P. C. Racamier et M. Blanchard De l'angoisse à la manie (Dall'angoscia alla mania) L'Evolution psychiatrique, III, 1957, pp. 555-587

Review by:
P. M. Masciangelo

In questo notevolissimo lavoro Racamier, in collaborazione con Blanchard, oltre a recare un personale contributo psicoanalitico al problema della mania, critica acutamente i classici schemi descrittivi di questa forma morbosa.

Com'è noto, la psichiatria tradizionale dopo aver individuato nosologicamente la psicosi maniaco-depressiva, ne cristallizzì il quadro psicotico in una immagine assimilabile alla simbolica figura del Giano bifronte, spiegandone le oscillazioni attraverso l'azione di un genio capriccioso localizzato nel diencefalo. Il maniaco venne descritto come il campione del contatto interpersonale, l'essere assolutamente felice in preda ad un ilare stato di grazia.

L'assunto di Racamier, che riflette fra l'altro l'orientamento psicoanalitico e psicodinamico, è al contrario che la mania e l'euforia morbosa rappresentano una elaborazione della melanconia e, più estensivamente, dell'angoscia depressiva. In questa prospettiva la melanconia è situata come epicentro della psicosi maniaco-depressiva, e viene superata l'apparente antinomia fra la mania ed il concetto di “angoscia come fatto universale e fondamentale della psicopatologia”.

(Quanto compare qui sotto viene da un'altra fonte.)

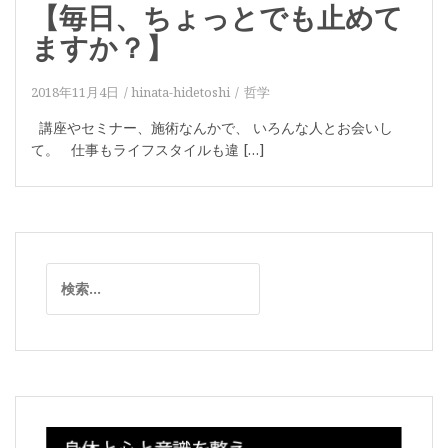
【毎日、ちょっとでも止めて
ますか？】
2018年11月4日
hinata-hidetoshi
哲学
講座やセミナー、施術なんかで、 いろんな人とお会いし
て。 仕事もライフスタイルも違 […]
検
索:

Per sviluppare questi concetti l'Autore si riferisce in primo luogo a dati clinici ampiamente documentati - gli stati maniacali successivi ad eventi dolorosi, le manie da lutto, il suicidio dei maniaci, il passaggio spontaneo e terapeutico della melanconia alla mania ed infine i cosiddetti “stati misti” -, in secondo luogo a dati psicopatologici - basati sull'analisi dinamica e fenomenologica dell'esperienza maniacale, le quali hanno distrutto il mito della suprema felicità del maniaco che “va ovunque tranne che all'oggetto” e “viene attirato dagli oggetti nella misura che questi gli permettono di sfuggirne altri”, che è incapace secondo Ey, di risolvere l'antinomia fondamentale della propria esistenza, se non su profondi livelli di dissoluzione per cui non esistono che le soluzioni estreme dell'orgia o della dannazione -, ed infine a dati psico-analitici, riferentisi questi ultimi ad un'ampia disamina delle classiche vedute di Freud, Abraham, Rado, Lewin, Klein, i quali, come è noto, hanno individuato nella psicosi distimica una “personalità di base” - caratterizzata da una particolare intensità dei bisogni narcisistici e da un'impostazione istintuale marcatamente ambivalente, nonché da relazioni d'oggetto narcisistiche e infine da insufficiente tolleranza alla frustrazione - analizzando inoltre particolari strutture difensive contro gravi angosce anaclitiche e sottolineando il ruolo della negazione nella difesa maniacale.